[Requirement] Without including any pictures, reproduce all the lines below word for word.

[Records shown]
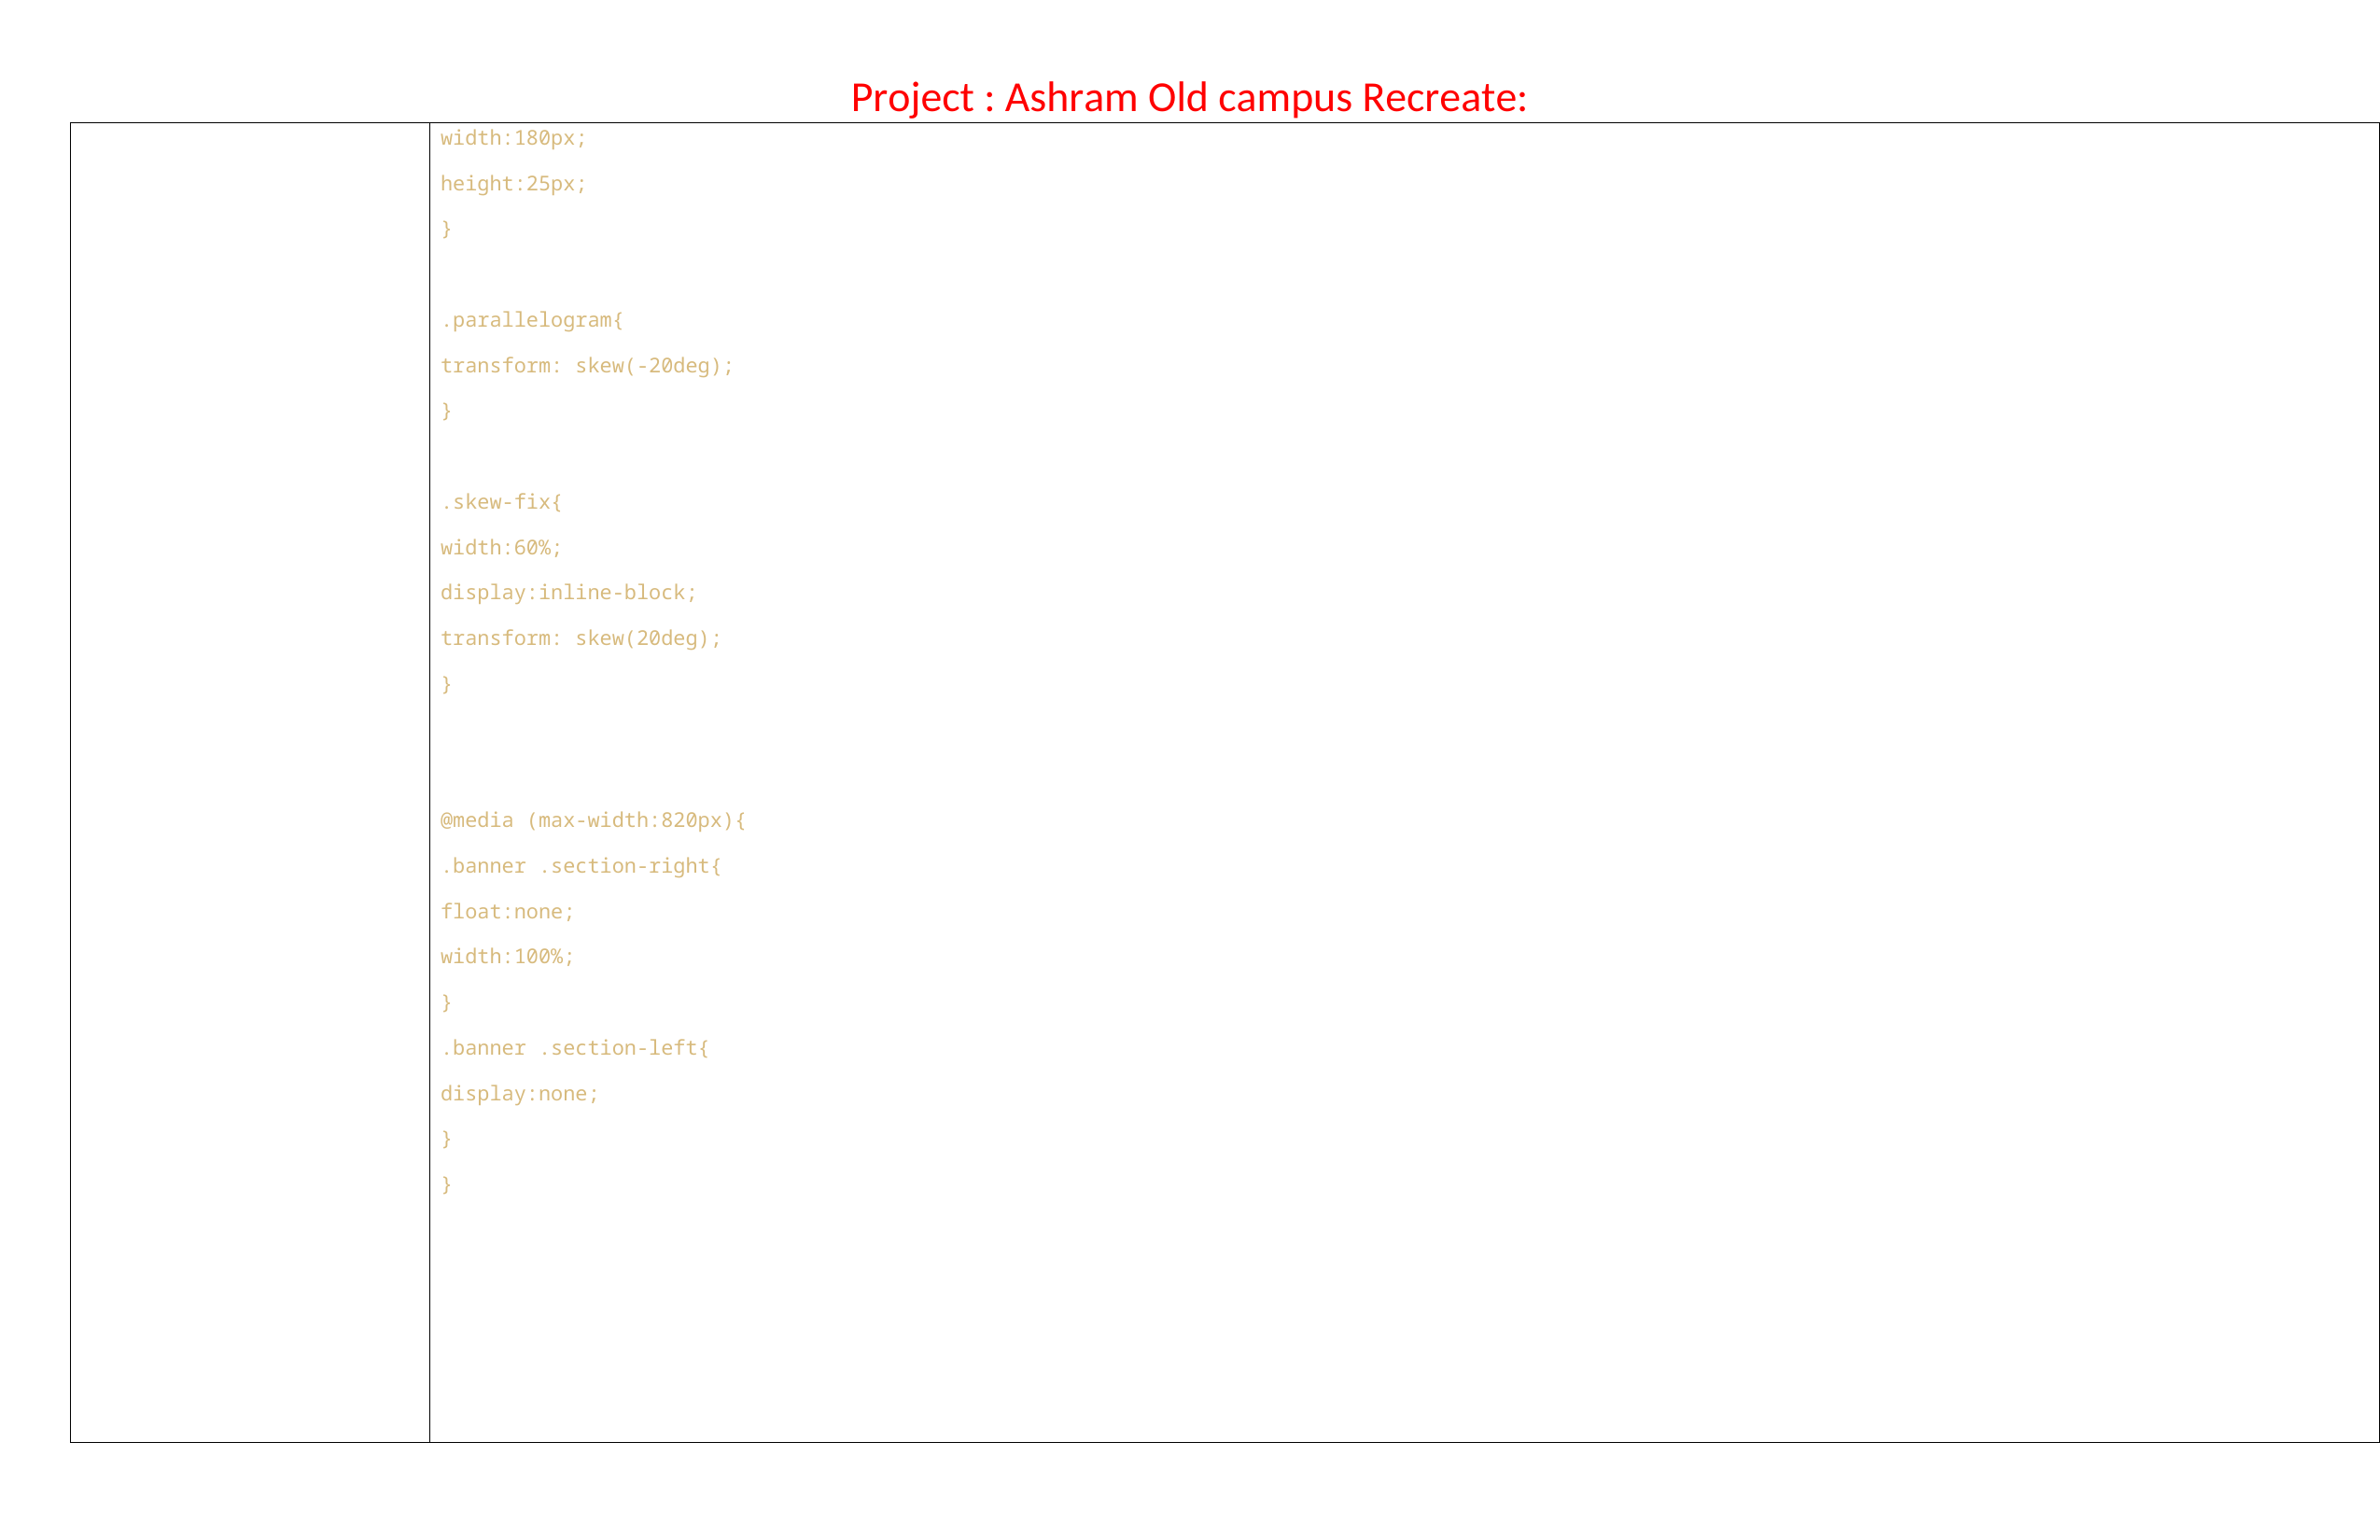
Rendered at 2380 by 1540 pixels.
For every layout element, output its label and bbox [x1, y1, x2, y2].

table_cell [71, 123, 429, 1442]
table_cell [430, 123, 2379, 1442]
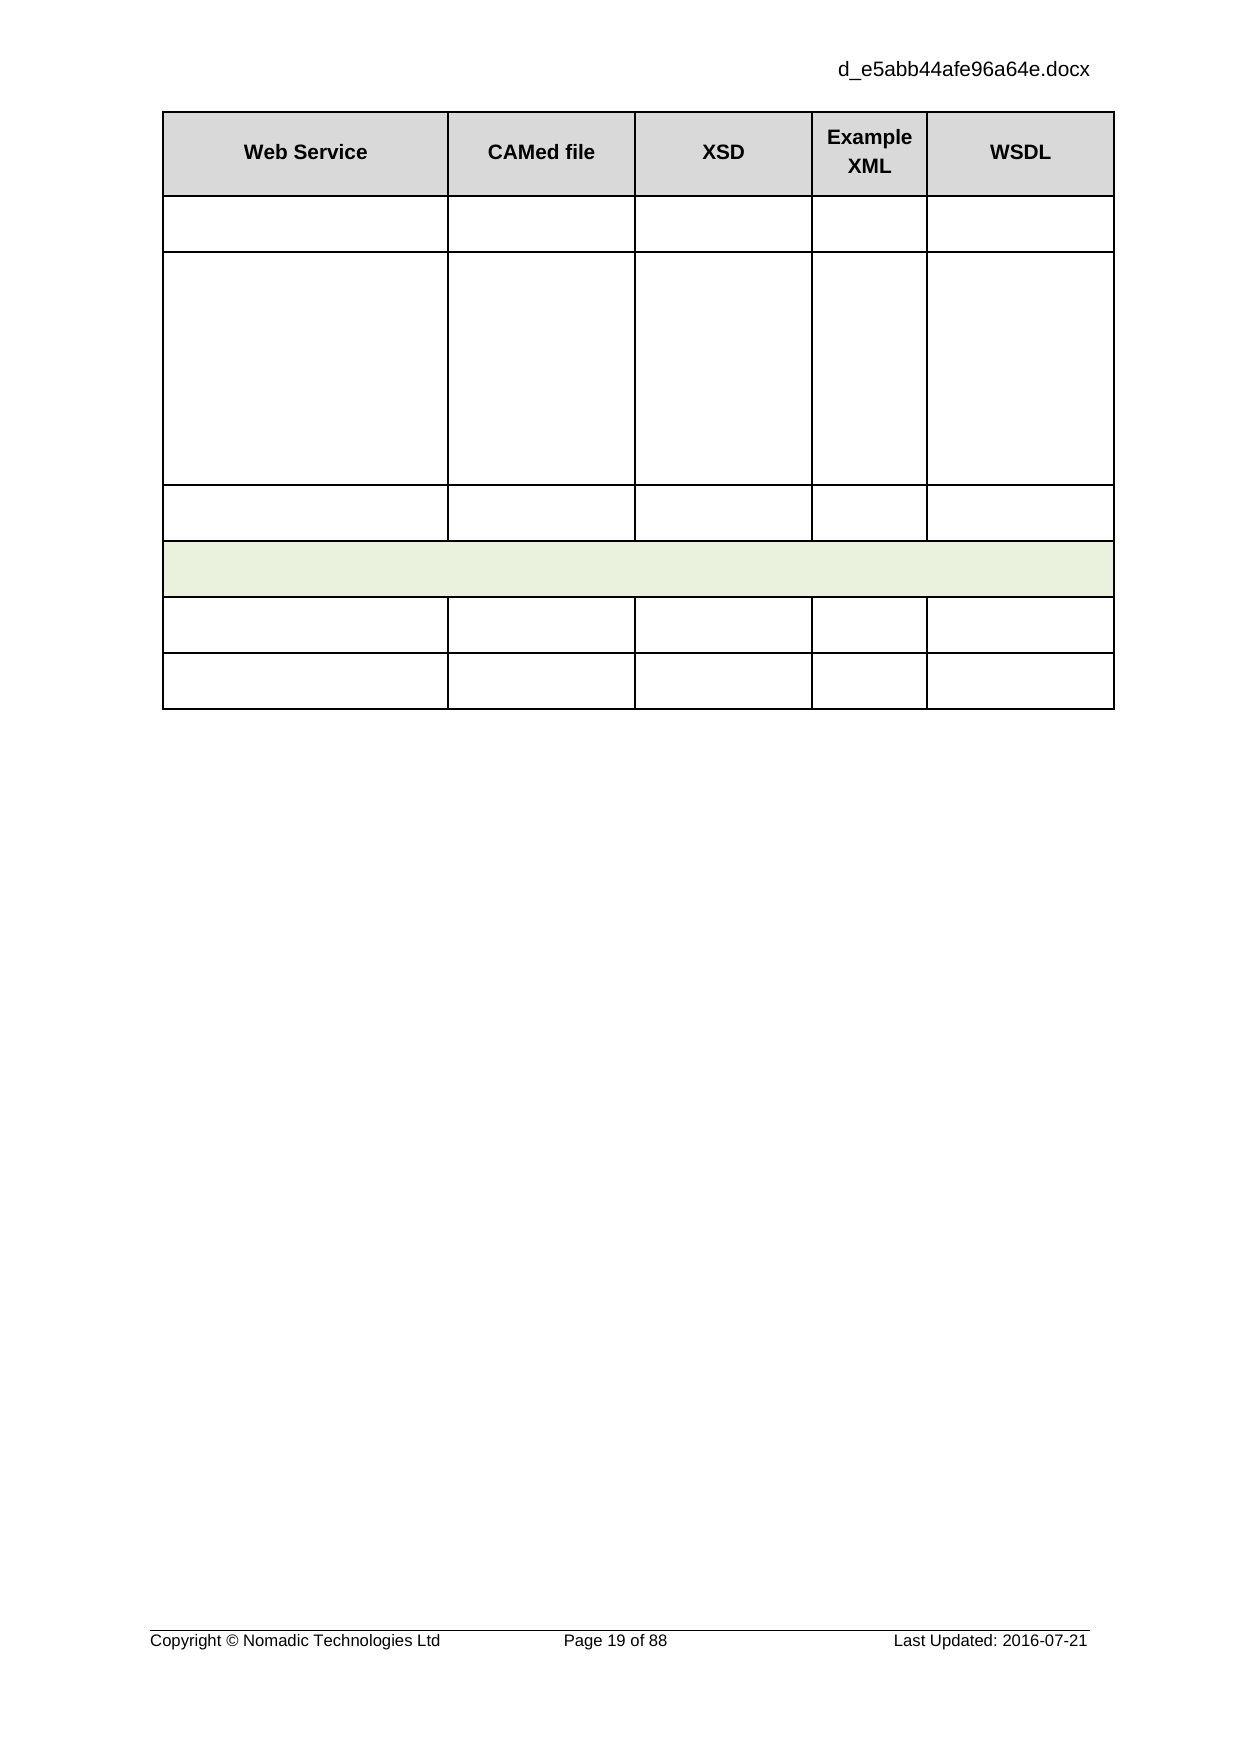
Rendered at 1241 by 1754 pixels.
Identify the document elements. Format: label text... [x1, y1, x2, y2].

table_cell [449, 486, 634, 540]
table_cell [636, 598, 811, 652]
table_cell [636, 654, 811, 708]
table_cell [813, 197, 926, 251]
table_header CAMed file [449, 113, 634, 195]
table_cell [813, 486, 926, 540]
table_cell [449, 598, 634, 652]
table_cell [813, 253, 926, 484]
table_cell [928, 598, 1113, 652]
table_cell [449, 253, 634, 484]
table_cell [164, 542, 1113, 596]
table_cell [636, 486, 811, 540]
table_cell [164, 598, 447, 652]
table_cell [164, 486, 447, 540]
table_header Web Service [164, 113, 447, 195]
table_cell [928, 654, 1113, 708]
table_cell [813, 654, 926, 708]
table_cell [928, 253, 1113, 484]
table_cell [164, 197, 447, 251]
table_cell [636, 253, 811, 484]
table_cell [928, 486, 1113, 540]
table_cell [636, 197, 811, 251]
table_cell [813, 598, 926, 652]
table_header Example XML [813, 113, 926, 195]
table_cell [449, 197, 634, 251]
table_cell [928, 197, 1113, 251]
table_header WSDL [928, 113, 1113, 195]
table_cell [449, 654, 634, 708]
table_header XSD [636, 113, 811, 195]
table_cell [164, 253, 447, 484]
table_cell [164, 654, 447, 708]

[Written response]
Rendered at 2380 by 1540 pixels.
For every layout element, output its label and bbox [x1, y1, x2, y2].

table_cell [71, 123, 429, 1442]
table_cell [430, 123, 2379, 1442]
Rendered at 1241 by 1754 pixels.
Identify the document elements. Format: label text... [x1, y1, x2, y2].

table_cell [449, 486, 634, 540]
table_cell [636, 598, 811, 652]
table_cell [636, 654, 811, 708]
table_cell [813, 197, 926, 251]
table_header CAMed file [449, 113, 634, 195]
table_cell [813, 486, 926, 540]
table_cell [449, 598, 634, 652]
table_cell [813, 253, 926, 484]
table_cell [928, 598, 1113, 652]
table_cell [449, 253, 634, 484]
table_cell [164, 542, 1113, 596]
table_cell [636, 486, 811, 540]
table_cell [164, 598, 447, 652]
table_cell [164, 486, 447, 540]
table_header Web Service [164, 113, 447, 195]
table_cell [928, 654, 1113, 708]
table_cell [813, 654, 926, 708]
table_cell [928, 253, 1113, 484]
table_cell [164, 197, 447, 251]
table_cell [636, 253, 811, 484]
table_cell [928, 486, 1113, 540]
table_cell [636, 197, 811, 251]
table_cell [813, 598, 926, 652]
table_header Example XML [813, 113, 926, 195]
table_cell [449, 197, 634, 251]
table_cell [928, 197, 1113, 251]
table_header WSDL [928, 113, 1113, 195]
table_cell [449, 654, 634, 708]
table_header XSD [636, 113, 811, 195]
table_cell [164, 253, 447, 484]
table_cell [164, 654, 447, 708]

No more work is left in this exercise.